## [Instrução de trabalho 1]
Liste todas as categorias de pessoas que, segundo o texto sobre o Prêmio APACEPE abaixo, chegam cheirosas e elegantes ao salão de festas.
## [Instrução de trabalho 2]
Responda às perguntas com base no texto sobre o Prêmio APACEPE abaixo.
(a) Em que data o texto foi publicado?
(b) Em que local acontece a noite de gala?
(c) Quantos comentários o texto indica ter?

## [Trecho]
Prêmio APACEPE de Teatro e Dança

Especial   |       |    24 de fevereiro de 2010    |    8 comentários

Muito tango e ópera, em noite de ar condicionado e vale-água

Noite de gala. Atrizes, atores, dançarinos, diretores, músicos, cantores e produtores chegam cheirosos e elegantes ao salão de festas do Sesc Santo Amaro, no Recife. Nos olhares, sorrisos e abraços é difícil notar qualquer sinal de que algumas daquelas pessoas estão, na verdade, em pleno duelo sangrento por uma estatuetazinha que pode significar uma peninha colorida a mais na hora de exibir sua cauda de pavão para editais públicos, festivais, empresas patrocinadoras, Sescs e afins. Ou mesmo pra botar no currículo de vendedor, chapeiro do Mac Donalds, patinador no gelo, enólogo, ascensorista – porque prêmio é prêmio, né, gente? Abre as portas, as janelas, os sorrisos, as… possibilidades, enfim.

## [Trechos de dados]
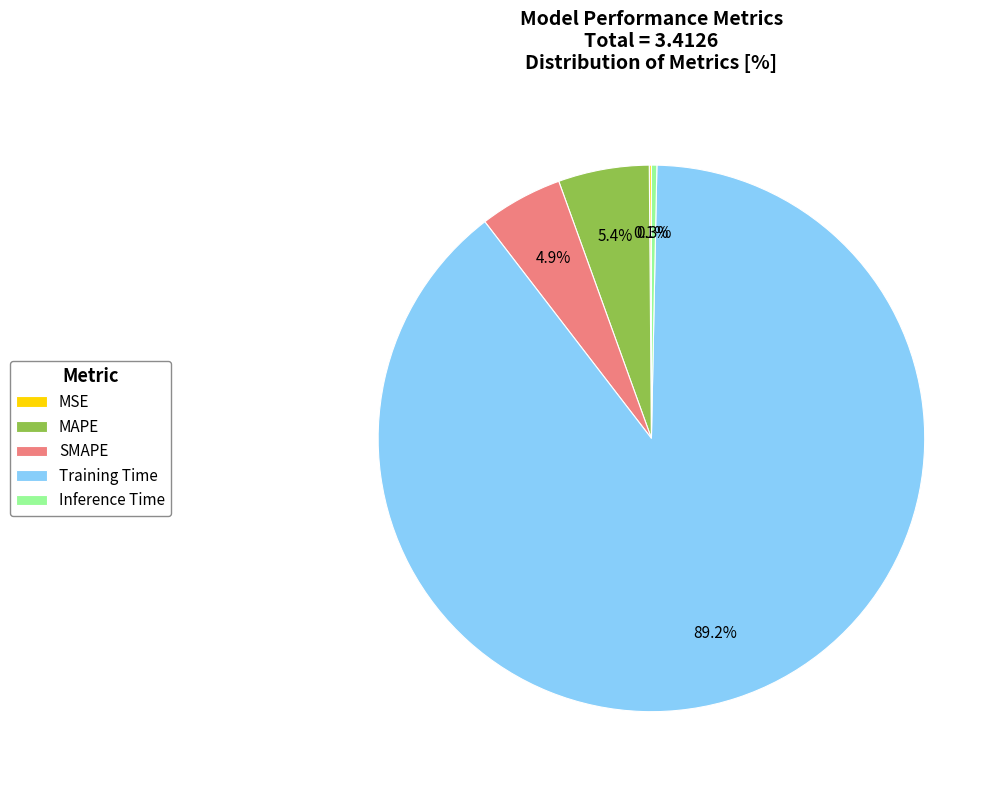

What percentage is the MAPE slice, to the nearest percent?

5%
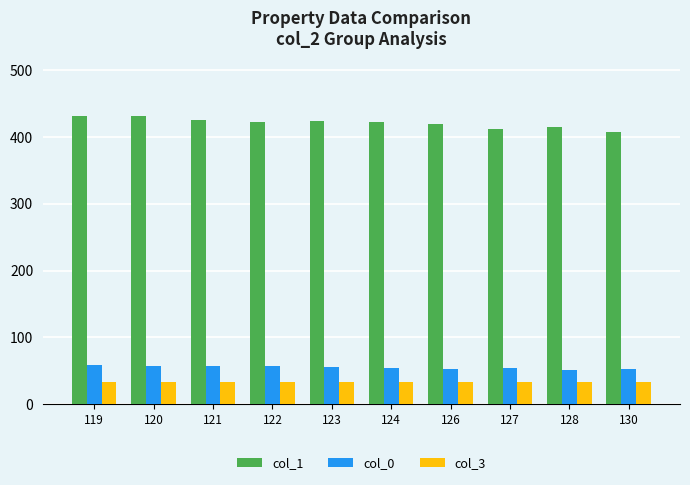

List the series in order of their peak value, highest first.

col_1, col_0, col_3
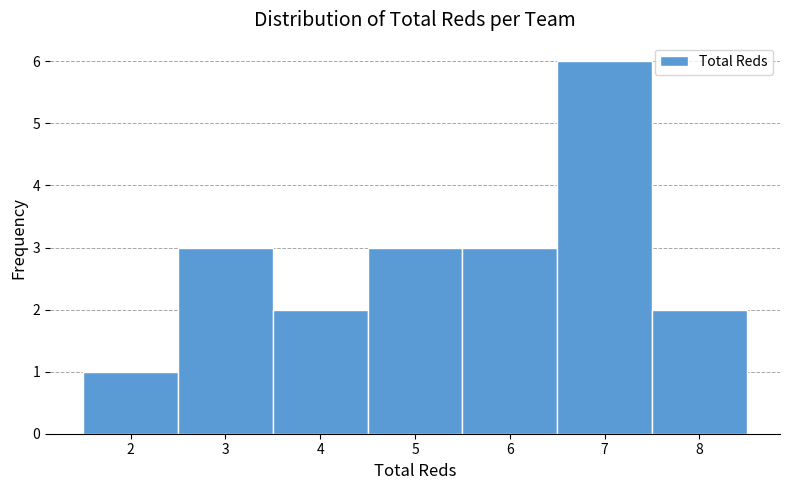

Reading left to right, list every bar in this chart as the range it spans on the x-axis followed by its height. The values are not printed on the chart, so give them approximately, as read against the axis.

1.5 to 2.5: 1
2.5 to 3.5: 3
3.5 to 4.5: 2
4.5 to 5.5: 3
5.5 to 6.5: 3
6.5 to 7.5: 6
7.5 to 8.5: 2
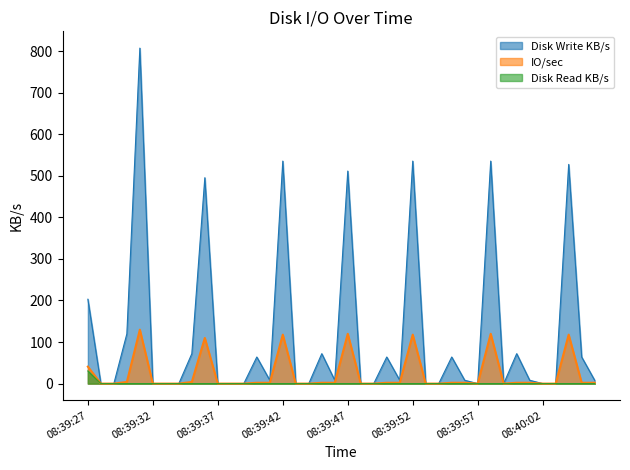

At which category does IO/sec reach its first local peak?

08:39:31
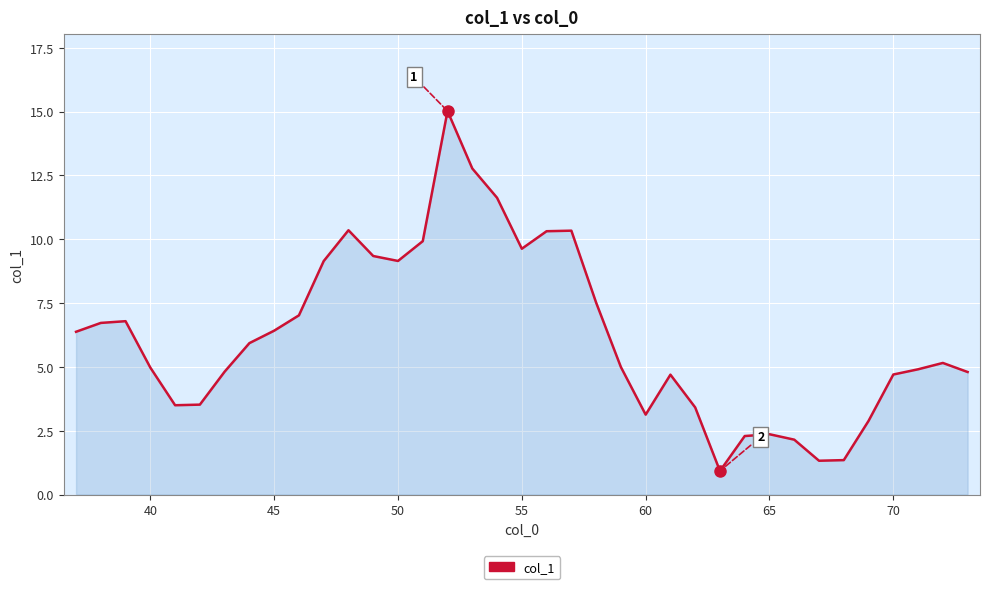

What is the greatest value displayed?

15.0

## [Resposta da tarefa 1]
Atrizes, atores, dançarinos, diretores, músicos, cantores e produtores.

## [Resposta da tarefa 2]
(a) Em 24 de fevereiro de 2010.
(b) No salão de festas do Sesc Santo Amaro, no Recife.
(c) 8 comentários.